Exercise Ball Torso Twist
Find approximately 6 feet of free space and sit on an exercise ball.
Stabilize your core by drawing your navel toward your spine and walk one foot at a time to lower your body on the ball, forming a bridge with the ball.
Position your feet hip-width apart with your knees bent at 90-degree angles above the ankles. Tighten your glutes to lift your torso parallel to the floor. Extend your arms over your shoulders.
Twist from your torso until your arms are parallel to the floor and you are balancing on the ball on one shoulder. Pause for one count.
Twist back to the starting position for one count before continuing on to the other side. Repeat for eight to 10 reps on each side.
Exercise Ball Lateral Abdominal Flexion
Grab an exercise ball and position it 3 to 4 feet away from a wall. With your legs in the direction of the wall, lie on your right side over the center of the ball.
Extend both legs and with your right leg forward, position your feet in a heel-to-toe manner against a wall.

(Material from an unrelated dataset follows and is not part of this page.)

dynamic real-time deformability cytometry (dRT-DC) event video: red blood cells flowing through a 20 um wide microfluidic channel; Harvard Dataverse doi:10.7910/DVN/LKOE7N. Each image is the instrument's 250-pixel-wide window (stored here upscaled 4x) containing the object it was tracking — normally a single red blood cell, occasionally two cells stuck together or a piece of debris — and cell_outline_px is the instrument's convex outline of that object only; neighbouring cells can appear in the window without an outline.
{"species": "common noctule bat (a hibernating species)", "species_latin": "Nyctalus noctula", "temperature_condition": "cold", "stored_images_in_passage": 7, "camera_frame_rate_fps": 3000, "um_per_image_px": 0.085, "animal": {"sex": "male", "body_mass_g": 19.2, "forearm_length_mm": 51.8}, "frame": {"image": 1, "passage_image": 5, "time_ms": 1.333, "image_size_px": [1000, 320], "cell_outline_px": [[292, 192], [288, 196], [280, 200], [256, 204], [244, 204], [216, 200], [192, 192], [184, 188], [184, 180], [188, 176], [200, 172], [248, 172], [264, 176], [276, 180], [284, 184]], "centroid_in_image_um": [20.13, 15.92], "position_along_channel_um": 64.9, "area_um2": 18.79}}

Increase your balance by widening the space between your feet.
Adjust yourself, and the ball, if necessary, so your hip is an inch or two below the apex of the ball. Place both hands behind your head and contract your abs.
Flex your spine upward as far as possible without bending your knees or twisting the torso. Pause for one count.
Lower your body back until your torso is parallel to the floor; repeat for 10 to 12 reps.
V-Sit with Exercise Ball Rotation
Hold an exercise ball and sit on the floor with your knees slightly bent and feet resting on your heels.
Stabilize your core by drawing your navel into your spine and straightening your back. Lean back to balance on your tailbone and extend your arms out parallel to your thighs.
Twist your torso to the right and attempt to touch the ball to the floor without allowing your knees to sway in the opposite direction. Pause before returning to the starting position.
Perform on your left side and repeat for eight to 10 reps.